Directions: The expected answer is every line of the material that contains the word "Universiti".

Dataset records:
=== Begin Enclosure ===

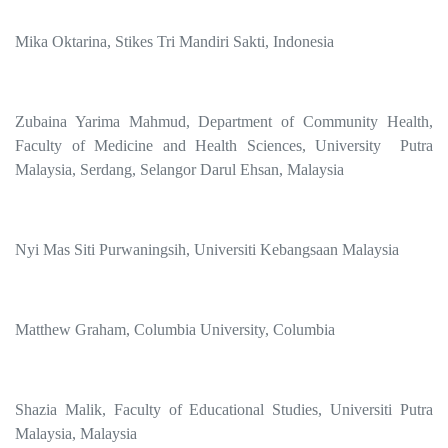
Mika Oktarina, Stikes Tri Mandiri Sakti, Indonesia
Zubaina Yarima Mahmud, Department of Community Health,
Faculty of Medicine and Health Sciences, University Putra
Malaysia, Serdang, Selangor Darul Ehsan, Malaysia
Nyi Mas Siti Purwaningsih, Universiti Kebangsaan Malaysia
Matthew Graham, Columbia University, Columbia
Shazia Malik, Faculty of Educational Studies, Universiti Putra
Malaysia, Malaysia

=== End Enclosure ===

Output of the task:
Nyi Mas Siti Purwaningsih, Universiti Kebangsaan Malaysia
Shazia Malik, Faculty of Educational Studies, Universiti Putra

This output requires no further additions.